*Work order:* In the material below, write out each line word for word and omit the pictures.
Source data Start Marker
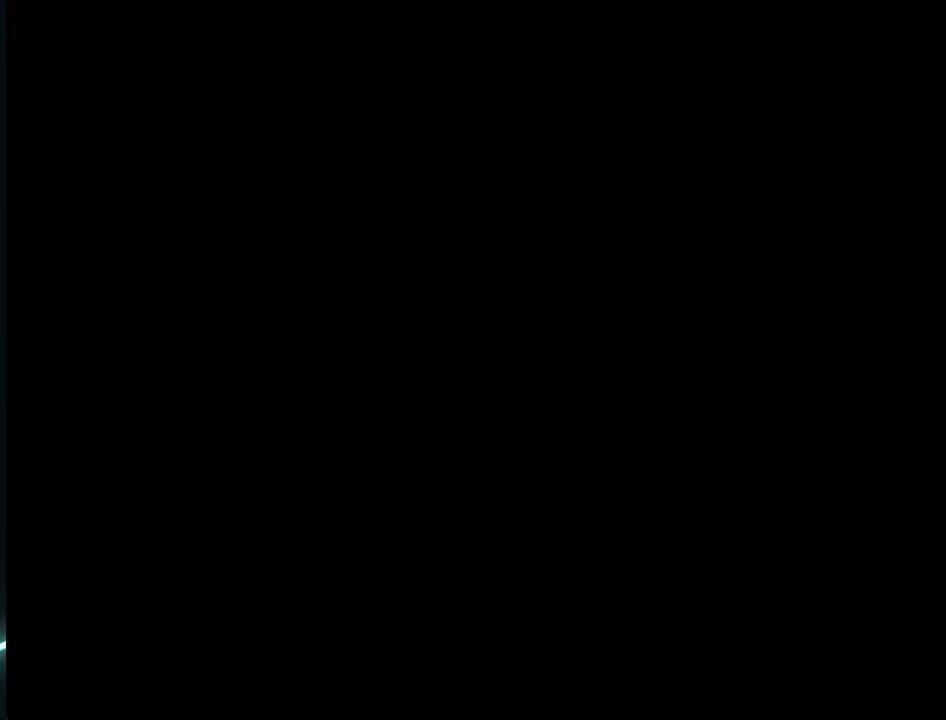
{"buttons": [], "left_stick": "center", "right_stick": "center", "events": [[83, "DPAD_UP", "down"], [125, "DPAD_UP", "up"]]}
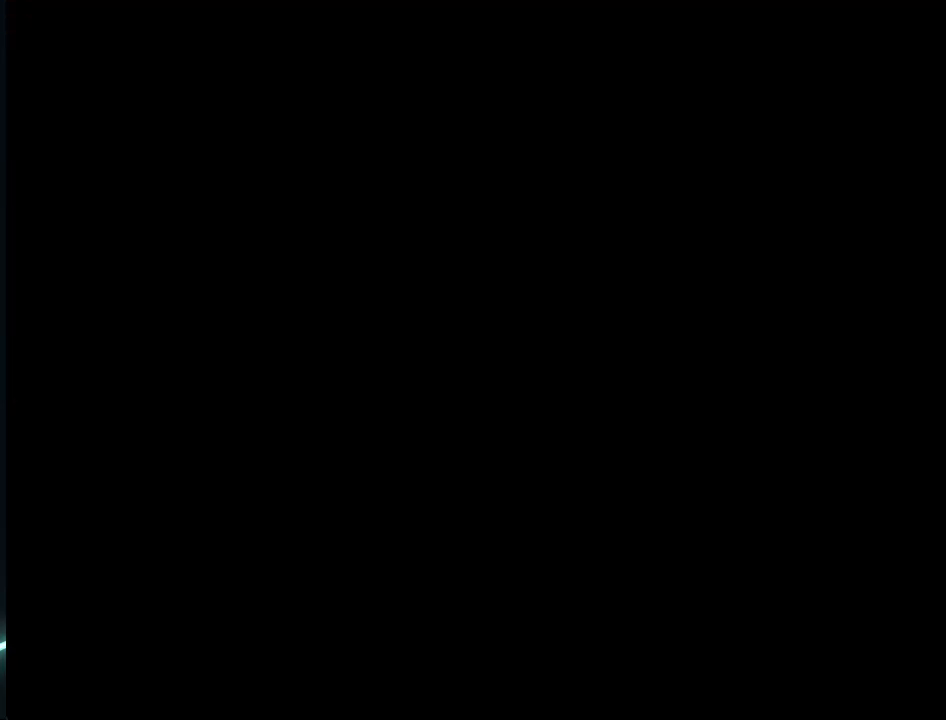
{"buttons": [], "left_stick": "center", "right_stick": "center", "events": [[42, "DPAD_UP", "down"], [250, "DPAD_UP", "up"]]}
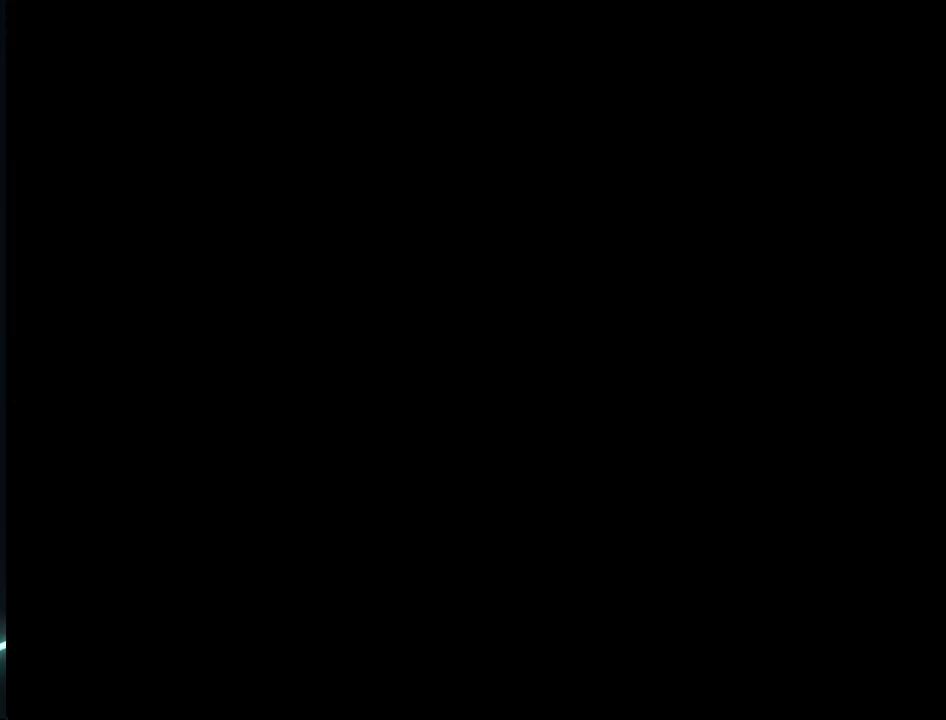
{"buttons": [], "left_stick": "center", "right_stick": "center", "events": []}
Source data End Marker
*Completed exercise:*
{"buttons": [], "left_stick": "center", "right_stick": "center", "events": [[83, "DPAD_UP", "down"], [125, "DPAD_UP", "up"]]}
{"buttons": [], "left_stick": "center", "right_stick": "center", "events": [[42, "DPAD_UP", "down"], [250, "DPAD_UP", "up"]]}
{"buttons": [], "left_stick": "center", "right_stick": "center", "events": []}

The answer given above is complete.